Dans le même temps, le texte de la Commission évoque à plusieurs reprises la volonté de simplifier les règles de la Directive SMA. Si elle aboutit, cette simplification allégerait encore le [seul] dispositif auquel sont soumis les acteurs globaux, dont les sièges européens privilégient les Etats qui ne vont pas au-delà d’une transposition au plus juste du minimum réglementaire commun. Elle n’aurait pas d’effet, en revanche, sur le cadre Français, et sur la surtransposition qui le caractérise avec constance depuis la première Directive Télévision sans Frontière de 1989.
Au final, le risque est bien que les asymétries se trouvent amplifiées plutôt que diminuées. CQFPD (Ce Qu’il ne Fallait Pas Démontrer) …
La « grande loi audiovisuelle », que le député Jérémie Patrier-Leitus appelait de ses vœux le 25 novembre au matin, lors des Rencontres de l’ACCES, serait un premier moyen l’éviter, en faisant faire au cadre national une partie du chemin vers la convergence. Mais dans le paysage parlementaire hyper fragmenté d’après dissolution, cela nécessiterait une capacité à la recherche du consensus dont les députés n’ont pas fait la preuve ces derniers mois, lors de la discussion de la proposition de loi Lafon notamment.

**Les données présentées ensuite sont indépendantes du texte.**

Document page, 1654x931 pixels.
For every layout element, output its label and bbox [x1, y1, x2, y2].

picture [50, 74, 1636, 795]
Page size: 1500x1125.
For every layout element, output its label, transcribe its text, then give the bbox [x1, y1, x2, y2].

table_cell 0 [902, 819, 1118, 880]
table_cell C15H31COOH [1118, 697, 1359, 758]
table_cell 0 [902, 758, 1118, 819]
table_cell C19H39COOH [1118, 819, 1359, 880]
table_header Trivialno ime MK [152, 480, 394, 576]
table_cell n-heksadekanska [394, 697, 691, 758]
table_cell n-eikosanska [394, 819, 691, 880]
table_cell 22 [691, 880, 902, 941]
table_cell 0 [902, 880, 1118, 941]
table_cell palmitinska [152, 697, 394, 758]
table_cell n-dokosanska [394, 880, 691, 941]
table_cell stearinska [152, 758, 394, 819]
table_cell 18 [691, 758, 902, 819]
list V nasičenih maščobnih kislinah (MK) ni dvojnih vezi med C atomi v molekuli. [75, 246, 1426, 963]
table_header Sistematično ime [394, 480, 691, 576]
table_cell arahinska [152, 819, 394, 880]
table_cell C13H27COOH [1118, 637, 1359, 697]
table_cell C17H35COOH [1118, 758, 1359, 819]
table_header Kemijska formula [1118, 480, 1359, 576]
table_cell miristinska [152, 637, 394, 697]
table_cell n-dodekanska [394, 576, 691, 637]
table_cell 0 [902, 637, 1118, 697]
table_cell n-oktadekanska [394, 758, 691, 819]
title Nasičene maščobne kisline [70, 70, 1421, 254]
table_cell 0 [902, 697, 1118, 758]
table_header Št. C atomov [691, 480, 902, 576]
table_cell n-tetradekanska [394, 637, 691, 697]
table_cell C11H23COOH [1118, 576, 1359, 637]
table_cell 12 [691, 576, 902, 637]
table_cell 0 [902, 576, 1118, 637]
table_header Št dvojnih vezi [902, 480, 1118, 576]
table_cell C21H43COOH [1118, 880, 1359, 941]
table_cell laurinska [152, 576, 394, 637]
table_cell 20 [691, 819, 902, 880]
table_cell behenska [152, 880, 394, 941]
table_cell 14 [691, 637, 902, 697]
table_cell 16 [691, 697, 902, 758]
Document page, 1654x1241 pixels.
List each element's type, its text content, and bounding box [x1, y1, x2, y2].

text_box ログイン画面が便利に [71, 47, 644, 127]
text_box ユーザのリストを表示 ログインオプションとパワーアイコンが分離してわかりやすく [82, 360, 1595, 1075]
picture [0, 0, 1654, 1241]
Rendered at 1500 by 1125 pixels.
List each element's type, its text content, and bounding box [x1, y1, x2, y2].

La même capacité de rassemblement, au Parlement européen et dans les négociations des Etats-membres avec la Commission, serait aussi la meilleure façon de peser sur l’évolution de la Directive.
Dire que ni l’un ni l’autre ne sont garantis tient de l’euphémisme, alors même que l’approche des élections municipales (15 et 22 mars) devrait amener en début d’année à un changement de titulaire au ministère de la Culture.
A l’heure où se bouclent les lettres au Père Noël, cette double cohésion, au niveau national et au niveau communautaire, permet de nourrir la liste des vœux que l’on peut formuler.